# Home made twitch?



## now_loves_mares (10 January 2011)

My mare will only be clipped when twitched. I find the humane ones slip off so want to make one, however I always think bailer twine is quite nippy? My choices seem to be polypropylene (like the shiny haynets) or climbing rope. Can anyone recommend the best? Also what thickness? Too fat and it won't stay on, too thin and it will be too tight. I think either 6 or 8mm?

Please no comments if you disagree with twitching! I would rather do small clips with the twitch than sedate her and deal with floppy muscles!


----------



## Alec Swan (10 January 2011)

Who ever designed the twitch,  and I realise that it's a bit late!  should receive world wide recognition.  

Bailer string is too thin.  8mm is a bit too thick (I think).  6mm works best.  If you're to use poly rope,  and it has a directional twist,  then bear this in mind when you assemble it. If you're right handed,  then facing the horse,  a clockwise twist works best.  It's just easier.  If you've used a left hand twist rope,  then it will try to unwind itself.  That doesn't make sense,  does it?!!  I know what I mean!

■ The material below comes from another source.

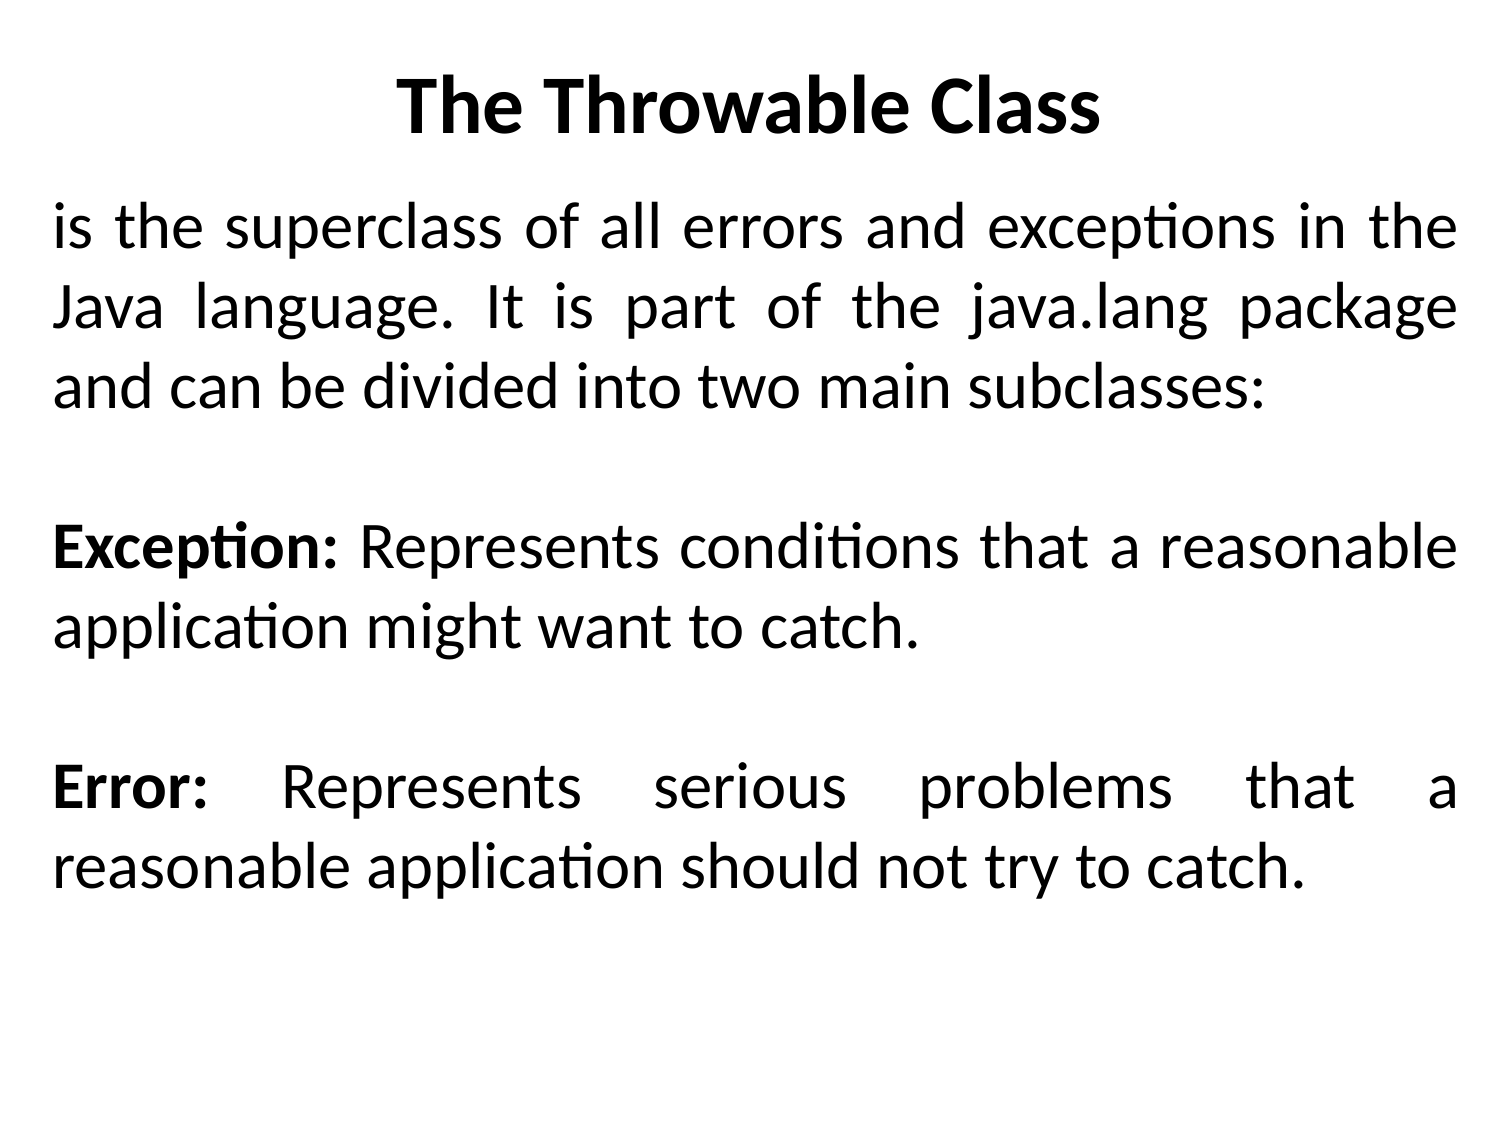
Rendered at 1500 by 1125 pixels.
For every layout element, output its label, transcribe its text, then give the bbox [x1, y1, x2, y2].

text_box is the superclass of all errors and exceptions in the Java language. It is part of the java.lang package and can be divided into two main subclasses: Exception: Represents conditions that a reasonable application might want to catch. Error: Represents serious problems that a reasonable application should not try to catch. [37, 174, 1475, 910]
title The Throwable Class [0, 24, 1500, 175]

If you could find a thin,  braided,  climbing rope,  then that would be best of all,  I feel sure.

Alec.


----------



## Paint it Lucky (10 January 2011)

Most of the home-made twitches I've seen use part of an old broom handle with a hole drilled in the end and plaited bailer twine (so it's not so thin).  Not saying I completely agree with it but it can be usefull in some situations.


----------



## ofcourseyoucan (10 January 2011)

i make my own out of a piece of broom handle with a hole drilled in, and then a piece of soft tubular cotton rope jusy under a cm in diameter. i got some lovely rope stuff off a rug bag this winter.(what uses to be the handles)


----------



## appylass (10 January 2011)

I've used the rope that comes with a himalayan salt lick,it's just the right size and length, IMO!


----------



## Smile_and_Wave (10 January 2011)

i bought some rope from B&Q its kind of like haynet rope but not as shiney and softer so it doesnt mark thier noses, its quite chunky, you could possibly use a chunky shoe lace


----------



## now_loves_mares (10 January 2011)

Hmm lots of good ideas! I have the broom handle (a victim of trying to clear snow off the stable roof!).I do have the Himalayan licks. Will try B&Q and there is a climbing centre near me too. Have loads of old shoelaces j could plait, but I don't think they'd be long enough?


----------